Me: I'm not even wearing black today. I absolutely cannot step foot in that mall unless I'm wearing black. It's my only hope of looking sophisticated. But we haven't had a funeral at work in five weeks . . .

Me: I know you don't care about people dying! Just like I don't really care about your make-up drama!

Me: But how will I know what to get? Those snotty little make-up Nazi-sale-clerks will take one look at me and throw me out of the store! They have a way of knowing, you know . . .

Me: Knowing what? They can tell that I wear drug-store make-up. . . and that I shop at Target. . . and color my own hair. . . I see it in their eyes. . .

Me: A profile? They have a profile on you? I told you they're Nazis! "No make-up for you!"
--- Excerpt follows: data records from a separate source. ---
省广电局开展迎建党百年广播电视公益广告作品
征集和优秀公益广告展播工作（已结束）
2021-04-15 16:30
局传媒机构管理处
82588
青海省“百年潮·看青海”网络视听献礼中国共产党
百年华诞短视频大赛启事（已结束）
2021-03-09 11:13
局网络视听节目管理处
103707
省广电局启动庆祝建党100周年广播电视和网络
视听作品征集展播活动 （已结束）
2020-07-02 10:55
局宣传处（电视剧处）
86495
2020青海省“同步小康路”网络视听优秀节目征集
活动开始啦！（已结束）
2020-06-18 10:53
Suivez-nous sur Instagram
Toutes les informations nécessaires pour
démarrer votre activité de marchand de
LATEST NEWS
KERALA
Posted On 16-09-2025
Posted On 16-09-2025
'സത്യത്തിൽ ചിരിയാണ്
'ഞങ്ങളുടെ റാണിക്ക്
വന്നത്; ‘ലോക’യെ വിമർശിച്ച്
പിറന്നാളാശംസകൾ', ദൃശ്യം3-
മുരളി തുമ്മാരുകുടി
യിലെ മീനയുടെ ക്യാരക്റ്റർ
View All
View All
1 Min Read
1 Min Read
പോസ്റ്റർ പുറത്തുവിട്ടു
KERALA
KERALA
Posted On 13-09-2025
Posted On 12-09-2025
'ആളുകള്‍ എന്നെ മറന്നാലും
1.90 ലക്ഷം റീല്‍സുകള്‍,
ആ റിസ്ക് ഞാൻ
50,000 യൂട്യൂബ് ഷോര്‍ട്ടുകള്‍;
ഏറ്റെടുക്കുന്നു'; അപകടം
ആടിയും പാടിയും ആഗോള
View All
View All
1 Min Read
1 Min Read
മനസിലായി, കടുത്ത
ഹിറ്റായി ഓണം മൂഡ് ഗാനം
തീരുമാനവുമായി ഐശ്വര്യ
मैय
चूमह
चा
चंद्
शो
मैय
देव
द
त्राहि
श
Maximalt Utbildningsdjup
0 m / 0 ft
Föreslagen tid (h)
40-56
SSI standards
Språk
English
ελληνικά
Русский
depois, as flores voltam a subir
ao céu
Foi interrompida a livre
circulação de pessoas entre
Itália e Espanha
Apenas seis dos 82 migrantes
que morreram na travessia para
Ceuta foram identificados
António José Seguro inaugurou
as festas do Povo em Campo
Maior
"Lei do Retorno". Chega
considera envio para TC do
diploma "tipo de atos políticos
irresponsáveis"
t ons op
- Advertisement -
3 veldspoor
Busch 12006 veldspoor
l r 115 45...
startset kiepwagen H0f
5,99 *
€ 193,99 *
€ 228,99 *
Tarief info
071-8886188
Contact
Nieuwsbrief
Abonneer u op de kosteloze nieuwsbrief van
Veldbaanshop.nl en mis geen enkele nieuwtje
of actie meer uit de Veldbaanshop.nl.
Me: No, you wouldn't get it. It was an old Seinfeld episode, you see there was this soup Nazi. . .

Me: Seinfeld. His name was Seinfeld. He was a comedian. There was this show. It was funny.

Me: I know you don't care about Seinfeld either. . . It's all about the make-up. . . the tragedy of the bronzer break. . .

Me: Shattered. Yeah, I know. It shattered. You're shattered. I'm shattered for you. . .

Me: Well don't they have drugstores in Virginia? Can't you just go to CVS and buy some bronzer? Nobody says you can't just pretend and tap-tap it like the other stuff. . .

Me: No?

Me: Never?

Me: Never ever????

Me: Never ever EVER?????

Me: Well let me hear you say it, then. . .

Me: Now! Say it now! What are you? A love Nazi? Repeat after me. . . "My mom's the best mom in the world and I love her to death..."

Me: Say it!

Me: Say it, or there's no makeup. . .

Me: Thanks Trigger. . . I love you too!